[Design files in text formats]
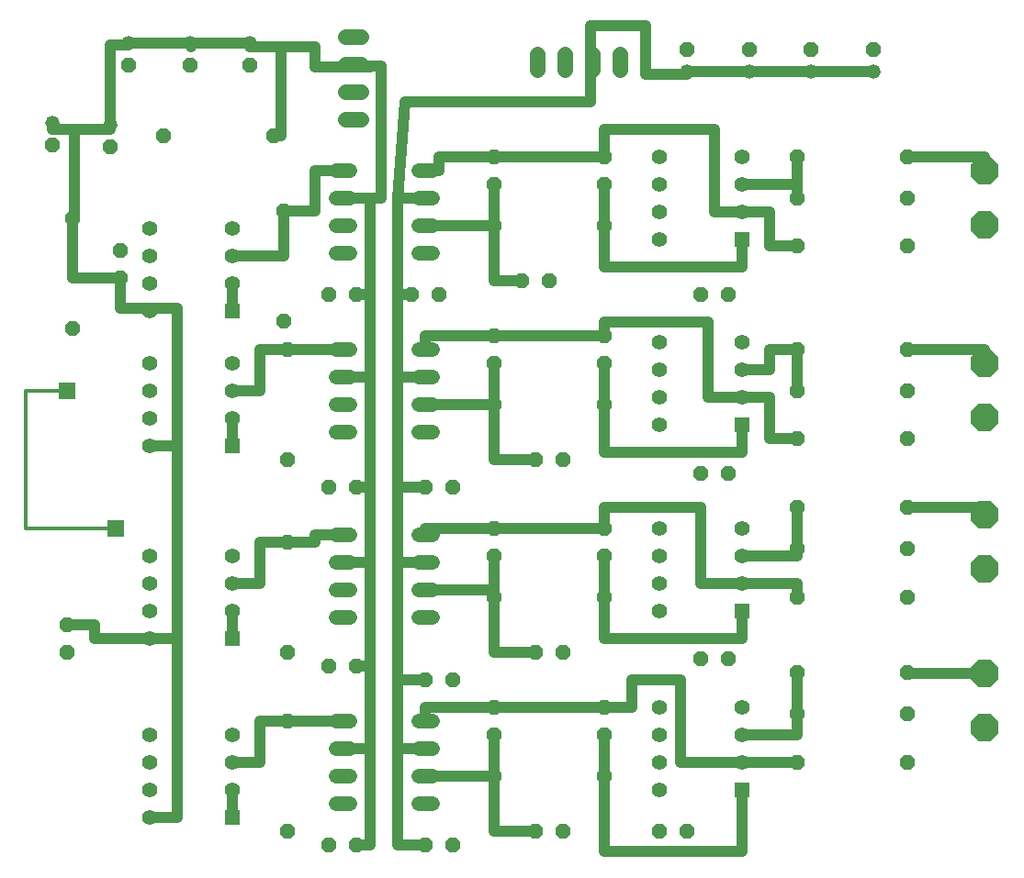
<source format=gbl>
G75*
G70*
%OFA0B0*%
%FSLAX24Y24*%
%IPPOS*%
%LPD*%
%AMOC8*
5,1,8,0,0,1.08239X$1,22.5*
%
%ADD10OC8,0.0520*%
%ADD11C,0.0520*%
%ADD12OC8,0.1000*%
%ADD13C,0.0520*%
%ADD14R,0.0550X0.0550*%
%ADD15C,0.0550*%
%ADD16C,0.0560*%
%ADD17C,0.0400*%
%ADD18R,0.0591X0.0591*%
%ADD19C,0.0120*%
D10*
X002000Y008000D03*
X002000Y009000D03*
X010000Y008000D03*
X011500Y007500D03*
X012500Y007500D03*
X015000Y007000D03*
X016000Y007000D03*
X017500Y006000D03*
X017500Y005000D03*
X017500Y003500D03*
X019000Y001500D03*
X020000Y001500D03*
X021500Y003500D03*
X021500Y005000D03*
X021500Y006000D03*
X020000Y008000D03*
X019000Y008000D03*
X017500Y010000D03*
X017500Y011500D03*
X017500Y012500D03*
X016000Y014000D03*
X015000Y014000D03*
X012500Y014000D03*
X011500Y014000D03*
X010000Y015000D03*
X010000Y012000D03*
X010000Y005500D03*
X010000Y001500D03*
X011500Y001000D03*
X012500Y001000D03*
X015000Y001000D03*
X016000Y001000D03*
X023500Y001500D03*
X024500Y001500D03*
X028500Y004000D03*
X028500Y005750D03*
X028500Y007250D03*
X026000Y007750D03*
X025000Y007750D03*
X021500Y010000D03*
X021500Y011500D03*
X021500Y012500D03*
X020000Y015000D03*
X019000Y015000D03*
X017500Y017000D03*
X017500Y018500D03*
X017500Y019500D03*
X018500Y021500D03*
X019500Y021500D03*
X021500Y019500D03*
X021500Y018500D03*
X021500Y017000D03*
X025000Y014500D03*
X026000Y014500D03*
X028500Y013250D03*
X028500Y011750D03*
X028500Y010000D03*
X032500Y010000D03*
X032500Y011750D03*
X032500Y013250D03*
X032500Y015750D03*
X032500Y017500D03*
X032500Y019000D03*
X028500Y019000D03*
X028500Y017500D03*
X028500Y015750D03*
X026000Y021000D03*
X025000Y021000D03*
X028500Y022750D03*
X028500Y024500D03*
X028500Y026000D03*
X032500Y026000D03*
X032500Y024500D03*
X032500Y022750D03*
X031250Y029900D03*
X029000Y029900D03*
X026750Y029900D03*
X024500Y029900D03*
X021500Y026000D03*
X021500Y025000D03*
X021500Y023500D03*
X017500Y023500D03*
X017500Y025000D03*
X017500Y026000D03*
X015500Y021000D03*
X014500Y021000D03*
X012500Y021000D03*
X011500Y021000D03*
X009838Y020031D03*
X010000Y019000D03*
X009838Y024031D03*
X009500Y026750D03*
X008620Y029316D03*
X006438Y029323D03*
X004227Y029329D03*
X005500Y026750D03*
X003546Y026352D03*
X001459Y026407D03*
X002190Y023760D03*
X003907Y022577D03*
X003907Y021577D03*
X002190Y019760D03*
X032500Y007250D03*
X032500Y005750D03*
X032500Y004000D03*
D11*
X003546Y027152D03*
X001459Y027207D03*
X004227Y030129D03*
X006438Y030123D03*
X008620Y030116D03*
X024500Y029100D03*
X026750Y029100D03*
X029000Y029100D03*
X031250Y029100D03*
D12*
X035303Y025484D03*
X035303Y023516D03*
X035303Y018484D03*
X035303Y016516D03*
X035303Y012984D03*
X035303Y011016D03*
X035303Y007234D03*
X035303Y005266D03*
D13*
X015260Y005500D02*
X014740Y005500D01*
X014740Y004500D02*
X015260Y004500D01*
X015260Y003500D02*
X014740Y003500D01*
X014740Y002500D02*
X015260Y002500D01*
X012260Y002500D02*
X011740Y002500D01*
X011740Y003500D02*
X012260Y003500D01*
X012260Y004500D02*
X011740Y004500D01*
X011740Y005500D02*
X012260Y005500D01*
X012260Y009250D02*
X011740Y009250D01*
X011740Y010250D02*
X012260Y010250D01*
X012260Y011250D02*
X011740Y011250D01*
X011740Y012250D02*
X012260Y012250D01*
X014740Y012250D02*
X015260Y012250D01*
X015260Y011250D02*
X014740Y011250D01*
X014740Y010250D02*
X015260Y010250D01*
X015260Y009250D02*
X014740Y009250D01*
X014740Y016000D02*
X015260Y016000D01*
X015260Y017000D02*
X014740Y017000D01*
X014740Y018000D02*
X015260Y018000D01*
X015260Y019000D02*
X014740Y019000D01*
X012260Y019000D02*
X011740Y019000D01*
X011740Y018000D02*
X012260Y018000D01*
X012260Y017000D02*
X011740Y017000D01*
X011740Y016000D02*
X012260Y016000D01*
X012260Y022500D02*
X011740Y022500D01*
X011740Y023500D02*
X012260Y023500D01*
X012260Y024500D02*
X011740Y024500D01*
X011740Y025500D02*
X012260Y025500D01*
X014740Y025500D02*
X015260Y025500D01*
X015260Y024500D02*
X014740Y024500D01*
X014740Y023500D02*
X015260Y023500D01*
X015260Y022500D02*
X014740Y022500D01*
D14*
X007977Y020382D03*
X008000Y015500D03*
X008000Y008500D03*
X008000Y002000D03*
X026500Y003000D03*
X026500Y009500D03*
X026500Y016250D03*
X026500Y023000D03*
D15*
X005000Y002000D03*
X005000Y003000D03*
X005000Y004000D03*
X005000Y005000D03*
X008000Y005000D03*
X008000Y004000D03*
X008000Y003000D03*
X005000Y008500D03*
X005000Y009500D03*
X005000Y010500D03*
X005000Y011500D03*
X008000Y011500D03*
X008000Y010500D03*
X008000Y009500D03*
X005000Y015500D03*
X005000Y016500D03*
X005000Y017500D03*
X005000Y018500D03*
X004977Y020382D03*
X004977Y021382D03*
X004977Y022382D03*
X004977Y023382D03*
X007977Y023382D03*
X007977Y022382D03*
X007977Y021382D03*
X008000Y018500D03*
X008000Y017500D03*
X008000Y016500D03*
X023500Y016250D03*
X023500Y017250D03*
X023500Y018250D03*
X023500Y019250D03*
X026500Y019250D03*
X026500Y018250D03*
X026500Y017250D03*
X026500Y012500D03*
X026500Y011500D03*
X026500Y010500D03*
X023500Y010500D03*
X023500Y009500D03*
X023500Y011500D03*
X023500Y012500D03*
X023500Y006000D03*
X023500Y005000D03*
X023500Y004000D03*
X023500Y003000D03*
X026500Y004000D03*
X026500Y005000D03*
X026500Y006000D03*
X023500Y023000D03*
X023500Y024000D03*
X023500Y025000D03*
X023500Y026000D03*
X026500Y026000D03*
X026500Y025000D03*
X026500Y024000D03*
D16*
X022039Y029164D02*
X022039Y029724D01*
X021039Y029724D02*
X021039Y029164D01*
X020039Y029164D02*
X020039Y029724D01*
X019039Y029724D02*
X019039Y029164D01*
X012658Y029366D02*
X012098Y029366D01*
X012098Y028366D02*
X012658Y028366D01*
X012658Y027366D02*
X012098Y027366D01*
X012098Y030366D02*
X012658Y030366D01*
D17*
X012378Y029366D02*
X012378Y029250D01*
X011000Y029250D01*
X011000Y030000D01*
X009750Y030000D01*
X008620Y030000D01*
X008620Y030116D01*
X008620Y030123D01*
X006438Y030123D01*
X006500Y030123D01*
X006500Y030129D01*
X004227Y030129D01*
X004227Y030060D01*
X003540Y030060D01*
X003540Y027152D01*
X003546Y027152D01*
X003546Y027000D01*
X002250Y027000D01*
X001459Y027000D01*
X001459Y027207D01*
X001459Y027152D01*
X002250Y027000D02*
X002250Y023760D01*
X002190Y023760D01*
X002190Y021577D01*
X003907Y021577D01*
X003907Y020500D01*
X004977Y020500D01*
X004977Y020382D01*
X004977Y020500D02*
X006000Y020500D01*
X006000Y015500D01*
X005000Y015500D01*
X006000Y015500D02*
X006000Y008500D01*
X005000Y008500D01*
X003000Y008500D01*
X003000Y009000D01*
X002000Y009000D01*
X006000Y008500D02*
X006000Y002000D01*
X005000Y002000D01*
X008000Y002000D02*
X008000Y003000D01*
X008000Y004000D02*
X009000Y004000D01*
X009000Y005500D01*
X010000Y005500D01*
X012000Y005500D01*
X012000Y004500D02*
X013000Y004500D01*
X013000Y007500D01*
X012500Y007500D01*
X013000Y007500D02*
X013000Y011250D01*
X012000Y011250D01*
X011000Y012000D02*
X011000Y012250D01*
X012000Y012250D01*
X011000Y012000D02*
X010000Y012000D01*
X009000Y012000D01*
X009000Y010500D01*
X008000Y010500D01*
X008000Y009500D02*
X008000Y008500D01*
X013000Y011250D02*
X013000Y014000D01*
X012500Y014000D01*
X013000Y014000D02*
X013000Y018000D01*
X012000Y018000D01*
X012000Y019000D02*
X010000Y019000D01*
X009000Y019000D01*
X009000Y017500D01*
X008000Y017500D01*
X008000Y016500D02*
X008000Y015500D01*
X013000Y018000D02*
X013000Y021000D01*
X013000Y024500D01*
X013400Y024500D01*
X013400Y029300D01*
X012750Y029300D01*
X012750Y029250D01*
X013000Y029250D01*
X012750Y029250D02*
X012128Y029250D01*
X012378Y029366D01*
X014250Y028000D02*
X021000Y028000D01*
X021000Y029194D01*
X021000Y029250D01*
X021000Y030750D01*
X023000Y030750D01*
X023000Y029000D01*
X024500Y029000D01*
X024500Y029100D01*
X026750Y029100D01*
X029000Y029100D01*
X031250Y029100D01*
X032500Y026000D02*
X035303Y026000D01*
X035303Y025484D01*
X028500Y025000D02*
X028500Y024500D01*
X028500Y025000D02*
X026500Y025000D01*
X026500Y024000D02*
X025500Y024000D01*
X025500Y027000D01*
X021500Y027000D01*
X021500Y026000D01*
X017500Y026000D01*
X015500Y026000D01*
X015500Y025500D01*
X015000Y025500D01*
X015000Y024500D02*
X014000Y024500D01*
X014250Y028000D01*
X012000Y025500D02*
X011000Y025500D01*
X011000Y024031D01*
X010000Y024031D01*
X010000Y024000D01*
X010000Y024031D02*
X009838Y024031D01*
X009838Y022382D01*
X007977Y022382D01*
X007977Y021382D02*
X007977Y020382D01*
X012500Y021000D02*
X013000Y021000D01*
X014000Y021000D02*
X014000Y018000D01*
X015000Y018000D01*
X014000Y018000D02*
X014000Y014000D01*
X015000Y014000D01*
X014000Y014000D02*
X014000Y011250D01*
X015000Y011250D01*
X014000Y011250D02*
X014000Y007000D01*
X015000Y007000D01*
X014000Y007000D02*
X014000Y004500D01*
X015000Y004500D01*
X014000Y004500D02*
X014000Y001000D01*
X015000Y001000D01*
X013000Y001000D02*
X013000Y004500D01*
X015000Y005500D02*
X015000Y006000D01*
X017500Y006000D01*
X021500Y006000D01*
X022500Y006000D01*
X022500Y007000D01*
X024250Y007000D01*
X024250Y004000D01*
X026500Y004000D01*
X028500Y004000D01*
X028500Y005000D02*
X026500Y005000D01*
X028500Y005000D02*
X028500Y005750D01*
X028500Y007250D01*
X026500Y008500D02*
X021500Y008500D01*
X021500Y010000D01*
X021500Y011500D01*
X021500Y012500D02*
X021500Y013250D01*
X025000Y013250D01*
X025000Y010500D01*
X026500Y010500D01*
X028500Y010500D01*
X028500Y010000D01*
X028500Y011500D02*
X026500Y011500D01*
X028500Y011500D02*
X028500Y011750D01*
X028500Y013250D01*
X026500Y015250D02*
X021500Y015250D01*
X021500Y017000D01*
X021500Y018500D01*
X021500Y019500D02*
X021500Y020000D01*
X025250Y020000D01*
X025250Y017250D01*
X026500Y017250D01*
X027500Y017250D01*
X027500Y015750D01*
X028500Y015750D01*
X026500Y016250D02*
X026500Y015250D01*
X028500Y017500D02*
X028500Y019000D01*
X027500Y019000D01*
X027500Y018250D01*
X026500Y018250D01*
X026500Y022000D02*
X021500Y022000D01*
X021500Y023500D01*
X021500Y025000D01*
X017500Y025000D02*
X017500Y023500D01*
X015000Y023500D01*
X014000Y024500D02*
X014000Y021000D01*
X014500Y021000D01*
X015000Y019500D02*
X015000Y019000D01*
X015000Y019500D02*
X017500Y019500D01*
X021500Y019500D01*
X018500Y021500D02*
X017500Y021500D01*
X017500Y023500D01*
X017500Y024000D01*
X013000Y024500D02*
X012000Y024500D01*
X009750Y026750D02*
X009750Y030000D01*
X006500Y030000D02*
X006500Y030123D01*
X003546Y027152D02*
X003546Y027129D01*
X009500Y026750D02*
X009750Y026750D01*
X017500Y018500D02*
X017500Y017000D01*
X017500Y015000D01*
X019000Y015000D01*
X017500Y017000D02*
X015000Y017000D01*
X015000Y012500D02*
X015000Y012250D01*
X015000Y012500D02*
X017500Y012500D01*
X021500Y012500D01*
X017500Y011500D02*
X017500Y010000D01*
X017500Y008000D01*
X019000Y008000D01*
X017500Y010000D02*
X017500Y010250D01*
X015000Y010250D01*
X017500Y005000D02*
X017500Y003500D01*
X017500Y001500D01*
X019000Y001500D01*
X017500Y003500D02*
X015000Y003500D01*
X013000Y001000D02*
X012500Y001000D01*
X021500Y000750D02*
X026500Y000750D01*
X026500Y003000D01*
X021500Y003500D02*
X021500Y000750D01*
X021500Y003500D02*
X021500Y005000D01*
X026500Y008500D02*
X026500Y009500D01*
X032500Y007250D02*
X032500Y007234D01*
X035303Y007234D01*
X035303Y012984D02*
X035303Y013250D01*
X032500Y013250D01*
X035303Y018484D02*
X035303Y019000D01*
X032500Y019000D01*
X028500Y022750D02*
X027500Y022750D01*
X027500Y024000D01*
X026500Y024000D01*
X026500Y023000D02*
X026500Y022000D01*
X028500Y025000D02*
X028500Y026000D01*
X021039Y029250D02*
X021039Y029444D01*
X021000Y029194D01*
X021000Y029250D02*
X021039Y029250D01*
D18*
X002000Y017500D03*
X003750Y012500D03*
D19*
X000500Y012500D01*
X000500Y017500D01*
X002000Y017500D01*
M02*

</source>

---

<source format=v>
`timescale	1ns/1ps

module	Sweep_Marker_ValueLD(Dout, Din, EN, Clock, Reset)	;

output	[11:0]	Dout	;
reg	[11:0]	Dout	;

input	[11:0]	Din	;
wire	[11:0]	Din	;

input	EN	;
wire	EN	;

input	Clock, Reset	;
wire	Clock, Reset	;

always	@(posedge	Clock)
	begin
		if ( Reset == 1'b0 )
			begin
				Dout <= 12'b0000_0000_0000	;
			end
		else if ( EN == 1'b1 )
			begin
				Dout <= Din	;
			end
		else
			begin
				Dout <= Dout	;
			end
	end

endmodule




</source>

● What you need to do
Transcribe the records above from the line holding "X019000Y015000D03*" down to the line holding "X011740Y004500D01*", inclusive, without adding anything.

● Response to this exercise
X019000Y015000D03*
X017500Y017000D03*
X017500Y018500D03*
X017500Y019500D03*
X018500Y021500D03*
X019500Y021500D03*
X021500Y019500D03*
X021500Y018500D03*
X021500Y017000D03*
X025000Y014500D03*
X026000Y014500D03*
X028500Y013250D03*
X028500Y011750D03*
X028500Y010000D03*
X032500Y010000D03*
X032500Y011750D03*
X032500Y013250D03*
X032500Y015750D03*
X032500Y017500D03*
X032500Y019000D03*
X028500Y019000D03*
X028500Y017500D03*
X028500Y015750D03*
X026000Y021000D03*
X025000Y021000D03*
X028500Y022750D03*
X028500Y024500D03*
X028500Y026000D03*
X032500Y026000D03*
X032500Y024500D03*
X032500Y022750D03*
X031250Y029900D03*
X029000Y029900D03*
X026750Y029900D03*
X024500Y029900D03*
X021500Y026000D03*
X021500Y025000D03*
X021500Y023500D03*
X017500Y023500D03*
X017500Y025000D03*
X017500Y026000D03*
X015500Y021000D03*
X014500Y021000D03*
X012500Y021000D03*
X011500Y021000D03*
X009838Y020031D03*
X010000Y019000D03*
X009838Y024031D03*
X009500Y026750D03*
X008620Y029316D03*
X006438Y029323D03*
X004227Y029329D03*
X005500Y026750D03*
X003546Y026352D03*
X001459Y026407D03*
X002190Y023760D03*
X003907Y022577D03*
X003907Y021577D03*
X002190Y019760D03*
X032500Y007250D03*
X032500Y005750D03*
X032500Y004000D03*
D11*
X003546Y027152D03*
X001459Y027207D03*
X004227Y030129D03*
X006438Y030123D03*
X008620Y030116D03*
X024500Y029100D03*
X026750Y029100D03*
X029000Y029100D03*
X031250Y029100D03*
D12*
X035303Y025484D03*
X035303Y023516D03*
X035303Y018484D03*
X035303Y016516D03*
X035303Y012984D03*
X035303Y011016D03*
X035303Y007234D03*
X035303Y005266D03*
D13*
X015260Y005500D02*
X014740Y005500D01*
X014740Y004500D02*
X015260Y004500D01*
X015260Y003500D02*
X014740Y003500D01*
X014740Y002500D02*
X015260Y002500D01*
X012260Y002500D02*
X011740Y002500D01*
X011740Y003500D02*
X012260Y003500D01*
X012260Y004500D02*
X011740Y004500D01*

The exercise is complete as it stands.